Knaul has produced more than 170 academic and policy publications as well as written and lead-edited several academic books. These include “Closing the Cancer Divide” and “Financing Health in Latin America: Household Spending and Impoverishment.”

Aside from her roles at Harvard, Knaul founded the Mexico-based nonprofit Cáncer de Mama: Tómatelo a Pecho, a program that promotes research, advocacy and early detection initiatives for breast cancer in Latin America. This came after she was diagnosed with breast cancer herself in 2007.

Survival runs in Knaul’s family. Originally from Canada, she is the child of a Holocaust survivor.

Her father, who was born in Poland, spent five years in concentration camps. After being liberated, he earned a scholarship at the University of Toronto to study business.

“It made me incredibly aware of how cruel this world can be and how important it is for each of us to strive to help others regardless what their religion is, their skin color, their ethnicity,” she said.
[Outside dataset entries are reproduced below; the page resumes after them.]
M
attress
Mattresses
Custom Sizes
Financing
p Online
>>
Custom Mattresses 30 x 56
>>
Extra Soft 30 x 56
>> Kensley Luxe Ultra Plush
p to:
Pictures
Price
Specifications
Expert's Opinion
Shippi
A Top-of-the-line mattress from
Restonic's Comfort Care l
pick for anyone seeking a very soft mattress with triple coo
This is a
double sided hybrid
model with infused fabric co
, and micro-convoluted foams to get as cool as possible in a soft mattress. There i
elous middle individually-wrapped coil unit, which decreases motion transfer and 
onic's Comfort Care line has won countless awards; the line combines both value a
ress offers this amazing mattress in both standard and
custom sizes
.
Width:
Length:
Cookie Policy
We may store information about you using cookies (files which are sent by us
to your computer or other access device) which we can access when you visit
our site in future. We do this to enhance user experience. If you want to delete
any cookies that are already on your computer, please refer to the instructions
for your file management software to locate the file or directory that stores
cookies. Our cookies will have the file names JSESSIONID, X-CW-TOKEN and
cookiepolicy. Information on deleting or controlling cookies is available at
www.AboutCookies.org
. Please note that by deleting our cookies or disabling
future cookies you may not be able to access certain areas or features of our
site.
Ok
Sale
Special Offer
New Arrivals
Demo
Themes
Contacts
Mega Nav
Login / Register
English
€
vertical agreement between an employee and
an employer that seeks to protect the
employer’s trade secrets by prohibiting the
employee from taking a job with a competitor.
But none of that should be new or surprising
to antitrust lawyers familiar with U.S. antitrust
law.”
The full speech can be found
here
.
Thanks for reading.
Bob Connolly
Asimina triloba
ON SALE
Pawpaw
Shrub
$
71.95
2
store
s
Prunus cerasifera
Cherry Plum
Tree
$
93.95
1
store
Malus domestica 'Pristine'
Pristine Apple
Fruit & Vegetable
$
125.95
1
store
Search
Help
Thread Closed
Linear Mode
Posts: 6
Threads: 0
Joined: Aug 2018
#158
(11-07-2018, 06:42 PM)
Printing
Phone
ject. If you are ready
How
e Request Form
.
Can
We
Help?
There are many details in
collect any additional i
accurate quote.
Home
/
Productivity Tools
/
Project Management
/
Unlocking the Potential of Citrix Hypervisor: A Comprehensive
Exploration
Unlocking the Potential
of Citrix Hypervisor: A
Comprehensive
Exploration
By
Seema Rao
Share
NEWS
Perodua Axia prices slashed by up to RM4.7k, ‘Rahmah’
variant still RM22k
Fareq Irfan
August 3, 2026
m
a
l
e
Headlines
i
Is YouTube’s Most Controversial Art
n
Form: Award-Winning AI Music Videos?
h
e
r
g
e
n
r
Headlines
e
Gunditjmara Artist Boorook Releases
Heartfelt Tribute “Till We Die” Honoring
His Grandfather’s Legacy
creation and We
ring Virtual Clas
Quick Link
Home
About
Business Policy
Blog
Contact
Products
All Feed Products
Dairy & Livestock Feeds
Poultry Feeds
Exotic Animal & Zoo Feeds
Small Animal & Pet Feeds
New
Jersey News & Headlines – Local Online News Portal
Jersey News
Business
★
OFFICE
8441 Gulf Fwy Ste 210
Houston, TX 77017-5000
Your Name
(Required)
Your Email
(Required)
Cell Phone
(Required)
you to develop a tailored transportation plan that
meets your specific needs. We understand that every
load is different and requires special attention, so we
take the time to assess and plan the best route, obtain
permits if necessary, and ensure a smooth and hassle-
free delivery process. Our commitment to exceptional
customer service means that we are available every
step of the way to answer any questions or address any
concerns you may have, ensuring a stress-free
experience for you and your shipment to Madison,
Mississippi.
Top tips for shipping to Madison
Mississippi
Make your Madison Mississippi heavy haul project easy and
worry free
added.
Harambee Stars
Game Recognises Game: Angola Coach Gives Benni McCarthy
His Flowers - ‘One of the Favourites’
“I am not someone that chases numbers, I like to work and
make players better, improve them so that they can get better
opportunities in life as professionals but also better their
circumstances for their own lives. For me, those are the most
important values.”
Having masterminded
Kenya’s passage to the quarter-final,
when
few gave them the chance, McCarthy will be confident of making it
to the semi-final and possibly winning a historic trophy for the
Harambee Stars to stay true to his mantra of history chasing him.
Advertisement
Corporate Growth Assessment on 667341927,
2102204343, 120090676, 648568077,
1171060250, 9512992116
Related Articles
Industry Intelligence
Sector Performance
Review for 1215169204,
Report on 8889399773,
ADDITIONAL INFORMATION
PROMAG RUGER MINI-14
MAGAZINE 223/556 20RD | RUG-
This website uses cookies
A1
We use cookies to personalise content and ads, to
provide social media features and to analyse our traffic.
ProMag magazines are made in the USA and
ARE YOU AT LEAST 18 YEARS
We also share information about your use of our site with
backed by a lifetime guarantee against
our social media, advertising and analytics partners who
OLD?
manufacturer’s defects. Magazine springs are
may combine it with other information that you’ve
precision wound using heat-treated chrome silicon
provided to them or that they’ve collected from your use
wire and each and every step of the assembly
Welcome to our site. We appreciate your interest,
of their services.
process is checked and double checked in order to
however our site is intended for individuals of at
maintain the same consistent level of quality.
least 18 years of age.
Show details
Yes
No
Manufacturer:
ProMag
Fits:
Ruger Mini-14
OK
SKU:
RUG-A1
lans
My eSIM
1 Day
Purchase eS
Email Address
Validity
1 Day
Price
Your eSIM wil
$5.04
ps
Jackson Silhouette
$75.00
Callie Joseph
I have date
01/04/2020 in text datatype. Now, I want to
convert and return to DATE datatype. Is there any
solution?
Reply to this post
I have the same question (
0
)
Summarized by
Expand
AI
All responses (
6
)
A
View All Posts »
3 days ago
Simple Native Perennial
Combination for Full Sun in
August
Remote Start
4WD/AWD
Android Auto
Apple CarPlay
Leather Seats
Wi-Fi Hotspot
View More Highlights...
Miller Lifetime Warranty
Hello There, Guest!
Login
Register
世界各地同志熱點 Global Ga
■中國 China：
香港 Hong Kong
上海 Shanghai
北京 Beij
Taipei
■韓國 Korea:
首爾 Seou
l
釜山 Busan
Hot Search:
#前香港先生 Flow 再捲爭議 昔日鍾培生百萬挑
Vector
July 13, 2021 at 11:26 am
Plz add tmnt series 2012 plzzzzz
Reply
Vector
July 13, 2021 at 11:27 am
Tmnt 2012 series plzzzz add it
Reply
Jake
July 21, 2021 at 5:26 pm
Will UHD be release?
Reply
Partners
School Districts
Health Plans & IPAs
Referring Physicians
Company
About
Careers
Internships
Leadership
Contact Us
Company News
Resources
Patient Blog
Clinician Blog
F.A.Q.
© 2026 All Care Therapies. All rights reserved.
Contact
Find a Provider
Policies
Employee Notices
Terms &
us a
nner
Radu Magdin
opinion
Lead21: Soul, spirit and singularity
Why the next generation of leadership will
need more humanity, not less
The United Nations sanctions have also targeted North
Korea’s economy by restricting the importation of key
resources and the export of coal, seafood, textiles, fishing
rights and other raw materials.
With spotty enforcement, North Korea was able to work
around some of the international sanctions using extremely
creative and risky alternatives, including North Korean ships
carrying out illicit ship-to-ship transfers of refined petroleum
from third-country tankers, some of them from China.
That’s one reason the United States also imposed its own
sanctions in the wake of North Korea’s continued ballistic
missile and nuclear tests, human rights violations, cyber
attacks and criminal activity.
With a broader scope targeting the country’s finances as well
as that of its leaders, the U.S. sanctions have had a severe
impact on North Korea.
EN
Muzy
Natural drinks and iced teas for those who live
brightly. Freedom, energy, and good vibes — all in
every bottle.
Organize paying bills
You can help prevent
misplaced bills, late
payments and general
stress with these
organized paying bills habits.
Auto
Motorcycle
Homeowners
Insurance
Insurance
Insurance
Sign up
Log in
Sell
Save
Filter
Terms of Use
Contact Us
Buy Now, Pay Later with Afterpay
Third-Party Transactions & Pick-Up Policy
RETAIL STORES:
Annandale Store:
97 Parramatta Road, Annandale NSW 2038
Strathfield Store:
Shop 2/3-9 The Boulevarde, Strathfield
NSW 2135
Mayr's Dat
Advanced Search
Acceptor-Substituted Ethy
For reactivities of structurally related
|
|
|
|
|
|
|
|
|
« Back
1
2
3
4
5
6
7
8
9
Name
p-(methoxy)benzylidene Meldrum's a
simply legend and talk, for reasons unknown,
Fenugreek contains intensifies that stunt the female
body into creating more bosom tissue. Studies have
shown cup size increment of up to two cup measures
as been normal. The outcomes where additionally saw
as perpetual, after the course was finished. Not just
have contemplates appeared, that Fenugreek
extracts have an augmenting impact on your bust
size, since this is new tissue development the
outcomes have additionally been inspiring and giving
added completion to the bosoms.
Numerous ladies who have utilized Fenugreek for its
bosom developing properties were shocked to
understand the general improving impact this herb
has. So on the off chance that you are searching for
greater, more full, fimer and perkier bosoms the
A citizen of the United Kingdom as well as a permanent resident of Mexico, Knaul has held senior government posts in Mexico and Colombia and has worked for agencies such as UNICEF, the World Health Organization and the World Bank.

Frenk served at WHO as executive director of Evidence and Information for Policy for two years.

Given her experience in many facets of the health care sector, Knaul once thought about pursuing a career as a physician, but she says she was worried that she wouldn’t be able to get into medical school and become a doctor.

“So I married one instead,” Knaul joked.

Knaul instead found her “niche” in improving health systems financially and fiscally, as well as helping alleviate “the incredible challenge of human suffering.”